It’s the stuff of mystery novels, with twists and turns and a very unexpected ending. A sculptor in the US was recently awarded more than $3M in damages for copyright infringement over misuse of his work.
The work: a replica of the Statue of Liberty, designed for a casino in Las Vegas. The culprit: the US Postal Service, who legitimately licensed a copy of an image taken of the replica by a photographer who offered it on Getty Images.
Think about that again: damages awarded for use of a properly licensed image of a piece of art. The piece of art itself is a replica of an existing piece of art.
This is problematic on so many levels.
In both the US and Canada, photographs of architecture (if taken in public spaces) are not subject to copyright infringement claims, but photographs of art are.

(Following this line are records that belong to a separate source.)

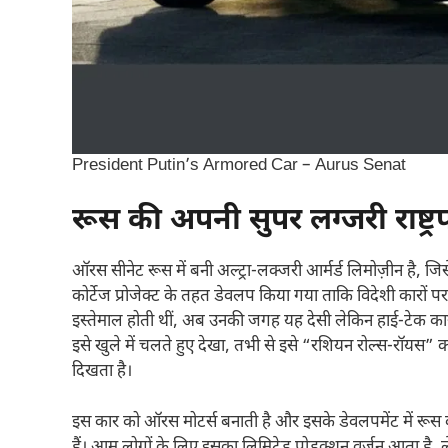
President Putin’s Armored Car – Aurus Senat
रूस की अपनी सुपर लग्जरी राष्ट्
ऑरस सीनेट रूस में बनी अल्ट्रा‑लक्जरी आर्मर्ड लिमोज़ीन है, जिसे
कोर्टेज प्रोजेक्ट के तहत डेवलप किया गया ताकि विदेशी कारों पर
इस्तेमाल होती थीं, अब उनकी जगह यह देसी लेकिन हाई‑टेक कार न
इसे खुले में चलते हुए देखा, तभी से इसे “रशियन रोल्स‑रॉयस 
दिखता है।
इस कार को ऑरस मोटर्स बनाती है और इसके डेवलपमेंट में रू
हैं। आम लोगों के लिए इसका लिमिटेड प्रोडक्शन वर्जन आता है, ल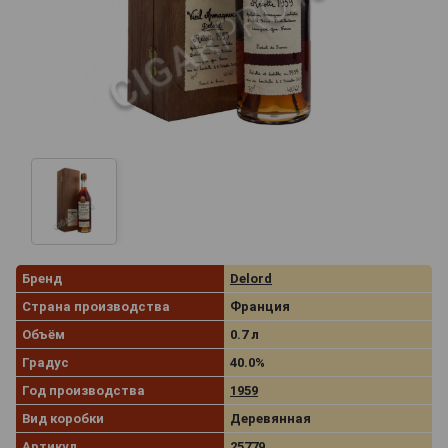
Бренд
Delord
Страна производства
Франция
Объём
0.7 л
Градус
40.0%
Год производства
1959
Вид коробки
Деревянная
Артикул
25779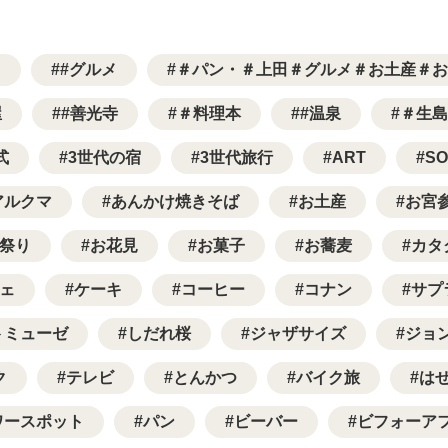
て
#グルメ
＃パン・＃上田＃グルメ＃お土産＃お
屋
#善光寺
＃料理本
#温泉
＃生島
式
3世代の宿
3世代旅行
ART
SO
アルクマ
あんかけ焼きそば
お土産
お宮
祭り
お花見
お菓子
お蕎麦
カタ
ェ
ケーキ
コーヒー
コナン
サプ
トミューゼ
しだれ桜
ジャザサイズ
ジョ
ク
テレビ
とんかつ
バイク旅
は
ワースポット
パン
ビーバー
ビフォーア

A sculpture of Lady Liberty, on the property of a casino, was captured in a photograph. Although not stated, I assume the photographer captured images of the building(s) as well. While the photographer had every right to take both photos of the architecture and photos of the sculpture, he or she did not have authority to offer for sale the images of the sculpture. He or she could use the photograph for any personal purpose, but not for a commercial purpose without a release.
BUT, the sculpture is a replica of an existing statue which is in the public domain. The claimant had to prove that his work was materially different from the original. He did. In fact, the USPS admitted that they used the photograph of his work because the facial features were different – more pleasing to the eye. Still – the claim of originality of the work is hard for me to swallow. The intent of the commissioned work was to present the Statue of Liberty, regardless of how it might have been altered.
The photographer, who probably had no idea that he needed a release for some but not all of his work, offered the images for sale through Getty Images. Getty accepted them. The USPS properly licensed them. Everybody did what they were supposed to. So how did we get here?
I’m finding it very hard to say who is at fault here. I’m thinking this case takes the notion of artistic rights a bit far, particularly when you consider that the size of the award should parallel the harm done to reputation or earning power. I don’t see any harm.
And if there is harm, why isn’t Getty at fault for accepting the image without proof of release? Their website clearly states a release is required for recognizable people and for property.
I wonder if USPS will appeal?
As a general rule, I don’t photograph other people’s art. Out of respect, and because I can’t offer the product as my creation, I just don’t. But in this case, I’m sure I would have done exactly what the other photographer did, both because of the mental gymnastics needed to separate architecture from art and the notion that I was photographing a replica of something that millions had also photographed. Suffice to say, lesson learned.